HPM instruction cache miss counter

Hi,

I am currently benchmarking the HiFive1 Rev B with the TACLe benchmark collection. For measuring the performance I use the Hardware Performance Monitor (HPM) interface. This provides easy access to clock cycles, retired instructions and a couple of extra counters that can be activated.
For my benchmarking I set the instruction cache miss event on the mhpmevent3 register and successfully receive values from the mhpmcounter3 after each benchmark run. However if cache misses occured the values I get from the mhpmcounter3 register are humongous.

For example:
clock cycle counter: 139104
instruction retired counter: 3859
instruction cache miss counter: 292057776196

I know that the huge difference between clock cycle counter and retired instructions is due to the instructions being read from flash storage. There was no cache warmup in this case.
What I would like to know is the unit or meaning of the instruction cache miss counter. The FE310-G002 manual doesn’t provide sufficient information about this. So this is perhaps some kind of common knowledge I don’t have yet…?

Thanks in advance.

292057776196 is an interesting number in hex: 0x0000004400000044

Are you sure you didn’t read the low word of the counter twice?

1 Like

Thanks for suggesting that. Indeed a lot of my results look similar to this in HEX. Very suspicious.
However I don’t see any reason why my code would behave like this. This is the function I use to gather the counter values:

unsigned long long hpm_read_counter(unsigned int counter)
{
	unsigned long long val = 0;
	unsigned long hi = 0, hi1 = 0, lo = 0;

	do{
		switch (counter) {
			case HPM_CLOCK_CYCLES:
				asm volatile ("csrr %0, mcycleh" : "=r"(hi));
				asm volatile ("csrr %0, mcycle" : "=r"(lo));
				asm volatile ("csrr %0, mcycleh" : "=r"(hi1));
				break;
			case HPM_INSTRUCTIONS:
				asm volatile ("csrr %0, minstreth" : "=r"(hi));
				asm volatile ("csrr %0, minstret" : "=r"(lo));
				asm volatile ("csrr %0, minstreth" : "=r"(hi1));
				break;
			case HPM_COUNTER_3:
				asm volatile ("csrr %0, mhpmcounter3h" : "=r"(hi));
				asm volatile ("csrr %0, mhpmcounter3" : "=r"(lo));
				asm volatile ("csrr %0, mhpmcounter3h" : "=r"(hi1));
				break;
			case HPM_COUNTER_4:
				asm volatile ("csrr %0, mhpmcounter4h" : "=r"(hi));
				asm volatile ("csrr %0, mhpmcounter4" : "=r"(lo));
				asm volatile ("csrr %0, mhpmcounter4h" : "=r"(hi1));
				break;
            default:
                break;
		}
	} while (hi != hi1);

	if (counter == HPM_COUNTER_3 || counter == HPM_COUNTER_4)
		hi &= 0xFF;

	val = ((unsigned long long)hi << 32) | lo;

    return val;
}

Any idea why this would produce such a result for the instruction cache miss counter?

Edit:
During debugging it seemed like mhpmcounter3h and mhpmcounter3 both return the same value. I even tested this with:
asm volatile ("csrr t0, mhpmcounter3h);
asm volatile ("csrr t1, mhpmcounter3);
… and had the same value or a value, which differed only by 1 in both registers.

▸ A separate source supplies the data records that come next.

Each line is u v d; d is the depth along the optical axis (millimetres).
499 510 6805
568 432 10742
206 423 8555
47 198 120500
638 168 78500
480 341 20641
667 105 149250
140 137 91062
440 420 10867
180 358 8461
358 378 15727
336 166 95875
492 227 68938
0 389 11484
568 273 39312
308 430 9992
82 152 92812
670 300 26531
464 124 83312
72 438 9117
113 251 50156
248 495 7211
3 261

I’m not an expert in this area, so I may be way off-base here. But I’m suspicious that you might have to jump through an extra hoop to enable these counters. For example, SiFive’s example program that uses Freedom Metal’s HPM API,
https://github.com/sifive/example-hpm/blob/master/example-hpm.c
features the following suspicious comment:

/* Note that mcycle, mtime, minstret are enabled by default,
  * hence do not need to be explicitly set like done above.  */

You might consider starting by modifying this example (using Freedom-E-SDK) and seeing if you can make progress.

To dig further, here is where the Freedom Metal HPM logic lives:
https://github.com/sifive/freedom-metal/blob/master/metal/hpm.h
https://github.com/sifive/freedom-metal/blob/master/src/hpm.c
Unfortunately, I didn’t see this code discussed in the Metal documentation.

I recently had a project which needed to collect HPMs and run into same issue, even though the docs say counters event3 and event4 are 40 bit wide I found you can only really access the lower 32 bit register (e.g. hpmcounter3), the higher seems to just hardwired to the lower one, so supplementing with higher register resulted in the aforementioned behaviour. To tackle this I just resorted to using only lower 32 bits and clearing the counters after each sampling and it works just fine (of course that depends on how often you collect the values, but if its in seconds rather than minutes/hours you should be fine).

2 Likes

@nick.knight I made sure the corresponding event is set and the counter is being initialized before reading any values from it. Verifying this behavior with the official implementation is a good idea and I was already thinking about doing that. I will perhaps try this in a couple of days / weeks.

@MichalOlborski thank you for sharing this with me. This will be my solution for now, as I am in a bit of a hurry.

If however anybody knows more about this, pease let me know.

OK, short story is that you should only trust the lower 32 bits of hpmcounter3 and hpmcounter4, i.e., use @MichalOlborski’s workaround. I haven’t checked, but I suspect the Freedom Metal example I cited is also problematic, so please ignore it. I, or someone from the CX team, will follow up with more details; sorry for the confusion.

1 Like

Thanks again for reporting this issue. It is an erratum (CIP-127) in the FE310-GOO2. It was recently documented publicly here:
HiFive1 Rev B - SiFive (“Freedom E310-G002 Errata”, under Documentation & Support)

The relevant text says the following (no surprises here for the previous commenters in this thread):

CIP-127
Title: mhpmcounterXh registers can’t be read on RV32
Implication: The performance counters are documented as 40 bits wide. On RV32 systems, the upper 8 bits are in the h CSR and the lower 32 bits are in the usual CSR (on 64 bit systems there is only one CSR). However, in RV32 systems reading the h version of the CSRs is reading the lower 32 bits.
Workaround: Do not rely on the upper 8 bits of the register.